Trump the transgressor: the psychological appeal of leaders who break the rules

Different types of rule-breaking leaders can appeal to transgressive parts of ourselves.

Published January 30, 2020 7:30AM (EST)

Donald Trump (MANDEL NGAN/AFP via Getty Images)
Donald Trump (MANDEL NGAN/AFP via Getty Images)

This article was originally published on The Conversation.

Many of today's politicians appear to appeal to the basic human need for safety, presenting their versions of strong leadership as the best hope for order and safety in a fearful world of growing instability and risk. Much evidence confirms that this appeal is certainly an important factor in the political landscape.

But alongside this, other psychological dynamics are currently influential in a number of Western democracies — particularly in attracting people to support populist leaders and their agendas.

One of these — which is of particular relevance to the impeachment trial of the US president, Donald Trump — concerns the pleasure and excitement that some citizens appear to find in a leader who breaks rules and ignores taboos. These transgressions can come in various forms, such as controversial statements, unconventional lifestyles or disrespectful approaches to the political process. But they can also extend to improper activities and abuse of power — such as those detailed in the impeachment charges against Trump — or anti-democratic activity and violence.

Rule breakers

I suggest that support for this kind of leader can be understood as "identification with the transgressor". This is an idea modelled on the concept of "identification with the aggressor", a term coined by the psychoanalyst Anna Freud in 1936. Since then, psychologists have used the concept to understand a range of behaviours, including our tolerance of or collusion with bullies.

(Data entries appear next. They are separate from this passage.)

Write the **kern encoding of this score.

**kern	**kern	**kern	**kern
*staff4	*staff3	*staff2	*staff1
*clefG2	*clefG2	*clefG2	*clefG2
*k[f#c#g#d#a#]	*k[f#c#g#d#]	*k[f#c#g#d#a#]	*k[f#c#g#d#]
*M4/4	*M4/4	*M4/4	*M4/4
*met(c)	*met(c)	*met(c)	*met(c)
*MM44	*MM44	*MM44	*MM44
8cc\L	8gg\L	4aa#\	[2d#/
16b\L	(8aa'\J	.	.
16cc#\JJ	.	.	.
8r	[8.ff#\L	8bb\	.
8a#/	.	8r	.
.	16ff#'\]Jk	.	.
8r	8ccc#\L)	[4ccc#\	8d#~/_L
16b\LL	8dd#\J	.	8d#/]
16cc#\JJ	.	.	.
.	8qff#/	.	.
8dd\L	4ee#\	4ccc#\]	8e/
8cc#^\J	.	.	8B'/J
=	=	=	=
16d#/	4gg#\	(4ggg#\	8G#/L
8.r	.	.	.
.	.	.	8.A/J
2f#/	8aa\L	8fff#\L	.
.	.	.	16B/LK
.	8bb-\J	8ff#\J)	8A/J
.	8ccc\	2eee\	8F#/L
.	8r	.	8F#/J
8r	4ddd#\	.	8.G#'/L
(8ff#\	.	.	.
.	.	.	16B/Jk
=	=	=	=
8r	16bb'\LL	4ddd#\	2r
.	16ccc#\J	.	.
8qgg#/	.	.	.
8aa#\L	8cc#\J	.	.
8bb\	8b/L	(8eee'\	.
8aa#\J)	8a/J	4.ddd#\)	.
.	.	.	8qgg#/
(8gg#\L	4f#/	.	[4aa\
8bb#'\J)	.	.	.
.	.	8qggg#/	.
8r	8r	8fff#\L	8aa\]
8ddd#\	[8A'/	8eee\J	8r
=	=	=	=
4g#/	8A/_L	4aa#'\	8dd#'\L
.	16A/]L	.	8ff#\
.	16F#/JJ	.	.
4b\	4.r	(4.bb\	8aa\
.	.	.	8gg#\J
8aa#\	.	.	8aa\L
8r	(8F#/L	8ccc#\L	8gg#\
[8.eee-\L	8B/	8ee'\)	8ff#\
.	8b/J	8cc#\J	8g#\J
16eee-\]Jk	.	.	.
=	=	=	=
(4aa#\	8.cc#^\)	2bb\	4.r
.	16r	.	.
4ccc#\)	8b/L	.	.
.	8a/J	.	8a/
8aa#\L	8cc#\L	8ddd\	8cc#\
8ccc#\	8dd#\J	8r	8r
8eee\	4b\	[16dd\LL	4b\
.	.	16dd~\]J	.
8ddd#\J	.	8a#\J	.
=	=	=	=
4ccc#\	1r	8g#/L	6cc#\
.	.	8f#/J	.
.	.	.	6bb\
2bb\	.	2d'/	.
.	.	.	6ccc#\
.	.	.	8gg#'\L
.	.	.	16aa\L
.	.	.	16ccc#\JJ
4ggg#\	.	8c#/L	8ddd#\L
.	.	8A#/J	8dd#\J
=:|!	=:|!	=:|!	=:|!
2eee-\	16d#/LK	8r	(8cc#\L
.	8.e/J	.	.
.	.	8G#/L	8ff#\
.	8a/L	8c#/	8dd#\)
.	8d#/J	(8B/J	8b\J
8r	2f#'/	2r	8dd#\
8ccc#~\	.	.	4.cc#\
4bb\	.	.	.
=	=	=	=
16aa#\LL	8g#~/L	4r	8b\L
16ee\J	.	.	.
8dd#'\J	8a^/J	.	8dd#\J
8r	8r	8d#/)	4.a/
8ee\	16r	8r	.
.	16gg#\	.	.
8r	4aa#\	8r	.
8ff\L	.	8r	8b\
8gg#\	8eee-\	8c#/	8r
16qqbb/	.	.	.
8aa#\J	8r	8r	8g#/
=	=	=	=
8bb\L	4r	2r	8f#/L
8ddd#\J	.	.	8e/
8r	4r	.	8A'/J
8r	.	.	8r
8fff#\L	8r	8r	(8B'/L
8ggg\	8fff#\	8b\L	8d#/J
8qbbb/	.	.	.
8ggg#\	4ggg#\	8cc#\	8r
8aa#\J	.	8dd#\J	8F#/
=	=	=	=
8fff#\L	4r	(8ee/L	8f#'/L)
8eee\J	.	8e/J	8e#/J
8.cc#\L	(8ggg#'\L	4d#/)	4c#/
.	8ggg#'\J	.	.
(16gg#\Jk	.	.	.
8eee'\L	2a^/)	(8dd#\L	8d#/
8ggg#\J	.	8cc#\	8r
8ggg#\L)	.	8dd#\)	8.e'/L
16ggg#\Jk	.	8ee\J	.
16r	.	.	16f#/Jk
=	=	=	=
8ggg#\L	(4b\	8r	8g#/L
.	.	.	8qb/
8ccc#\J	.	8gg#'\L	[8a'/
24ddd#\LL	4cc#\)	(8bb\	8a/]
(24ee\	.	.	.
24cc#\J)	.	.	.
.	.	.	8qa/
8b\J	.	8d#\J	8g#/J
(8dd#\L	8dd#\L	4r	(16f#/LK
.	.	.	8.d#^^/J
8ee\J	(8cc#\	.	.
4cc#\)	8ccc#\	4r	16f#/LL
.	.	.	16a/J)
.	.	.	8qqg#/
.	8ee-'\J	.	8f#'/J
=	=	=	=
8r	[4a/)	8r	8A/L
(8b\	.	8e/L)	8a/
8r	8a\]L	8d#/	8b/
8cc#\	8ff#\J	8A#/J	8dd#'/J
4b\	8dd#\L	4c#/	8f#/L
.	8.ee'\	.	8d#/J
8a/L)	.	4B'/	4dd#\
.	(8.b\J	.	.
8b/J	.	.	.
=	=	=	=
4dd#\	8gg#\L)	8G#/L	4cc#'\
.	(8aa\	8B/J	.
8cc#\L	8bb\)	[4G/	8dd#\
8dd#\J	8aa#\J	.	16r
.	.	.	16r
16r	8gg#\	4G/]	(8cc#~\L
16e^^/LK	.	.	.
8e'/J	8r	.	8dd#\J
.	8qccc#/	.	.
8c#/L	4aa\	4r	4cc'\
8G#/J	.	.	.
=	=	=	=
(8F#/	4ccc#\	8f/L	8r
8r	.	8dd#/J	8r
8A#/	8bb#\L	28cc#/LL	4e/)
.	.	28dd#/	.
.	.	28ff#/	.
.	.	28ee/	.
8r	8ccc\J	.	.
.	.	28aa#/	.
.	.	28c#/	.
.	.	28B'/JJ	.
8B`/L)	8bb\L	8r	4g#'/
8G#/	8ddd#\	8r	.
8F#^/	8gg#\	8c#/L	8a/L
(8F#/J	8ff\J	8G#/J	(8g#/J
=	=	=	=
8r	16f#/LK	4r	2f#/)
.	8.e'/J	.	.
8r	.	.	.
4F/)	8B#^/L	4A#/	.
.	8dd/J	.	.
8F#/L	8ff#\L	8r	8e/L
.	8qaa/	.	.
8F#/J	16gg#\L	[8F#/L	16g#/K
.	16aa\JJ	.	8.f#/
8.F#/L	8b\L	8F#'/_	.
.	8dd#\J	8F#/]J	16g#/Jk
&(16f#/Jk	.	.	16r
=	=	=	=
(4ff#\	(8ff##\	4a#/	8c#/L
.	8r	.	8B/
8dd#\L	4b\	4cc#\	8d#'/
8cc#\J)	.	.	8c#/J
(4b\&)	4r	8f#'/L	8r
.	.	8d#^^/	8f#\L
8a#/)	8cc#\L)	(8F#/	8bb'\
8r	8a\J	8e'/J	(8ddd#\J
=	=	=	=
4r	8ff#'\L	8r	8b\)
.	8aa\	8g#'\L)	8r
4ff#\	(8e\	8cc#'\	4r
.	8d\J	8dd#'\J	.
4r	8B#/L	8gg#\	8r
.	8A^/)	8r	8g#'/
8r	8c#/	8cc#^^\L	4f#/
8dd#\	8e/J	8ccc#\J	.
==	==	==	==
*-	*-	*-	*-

Different types of transgressive leader can appeal to transgressive parts of ourselves. Like others before him, the psychoanalyst Sigmund Freud, Anna's father, observed that some measure of resentment towards authority and of a longing to cast aside the rules, is a universal feature of the human psyche. In its development since Freud, the psychoanalytic tradition has examined how this longing is a legacy of the painful process of emotional development we each undergo very early in life as we come to accept the limits placed on us as requirements for membership of human society.

Where there are good reasons to think that normal political processes are failing, many people can feel a surge of gratitude towards a leader who breaks with some conventions with the aim of bringing more integrity and legitimacy to political life. Lech Wałęsa in Poland and Vaclav Havel in Czechoslovakia, and others who led the way out of totalitarianism for countries in the Communist bloc, were certainly transgressors within the political worlds they confronted. They could be identified as a force for good in a corrupt or sclerotic system.

But given our built-in ambivalence towards authority and rules, we can also identify with political leaders whose transgressions are driven at least in part by more destructive impulses. While promising their supporters a better world, these leaders use rhetoric that focuses on the urgent need to attack existing authorities and destroy existing arrangements, with little real attention paid to how to replace them.

One example is a coup leader who, once in power, has little plan for bettering their country. At worst is the leader free of most if not all moral constraint, who is contemptuous of international standards of conduct, and unconcerned by the human costs of his or her own conduct.

Impact on voters

Therefore, one psychological question hanging over the US impeachment proceedings is the extent to which Trump's support base will judge him negatively over the events at the centre of the impeachment trial. When Americans head to the polls in November 2020, how many will be inclined to enjoy Trump's truculent dismissal of any criticism, and his capacity to brazen it out?

Remember, evidence of Trump's questionable moral conduct was available to the US electorate in 2016. Following the release before the election of a videotape in which he boasted about groping women without their consent, 91% of those likely to vote for Trump said in a CBS/YouGov poll that the tape didn't change their view of him. And Trump was elected.

The refusal by many voters to censure Trump for his transgressions has a powerful psychological basis to it in the wish to break free of authority. This can also be enjoyed without the guilt that would, for most people, usually accompany an assault on widely held values.

That's because a leader like Trump offers an opportunity to combine transgressive pleasure with the moral high ground. This emotional package is offered to those who identify with Trump's (somewhat erratic) self-presentation as a fusion of pleasure-seeking rebel and visionary saviour, leading an insurrection against the corrupt authorities — "the swamp".

The eulogistic book on Trump by Conservative commentator Ann Coulter is one of many demonstrations of how much his supporters are energised by the wish to attack the "establishment" for their own alleged transgressions. Of course, not all Trump supporters feel this way, or support him for the same reasons.

This populist attack on the established elite can enable the supporters of the transgressive leader to feel that they are on a moral crusade, as well there for a pleasure kick. This could be a powerful aid to Trump in the coming election. We should expect such a transgressor figure to continue attracting strong identification and support, unless challenged by a leader who can somehow disrupt the transgressor's psychological relationship with their support base.

Barry Richards, Professor of Political Psychology, Bournemouth University

This article is republished from The Conversation under a Creative Commons license.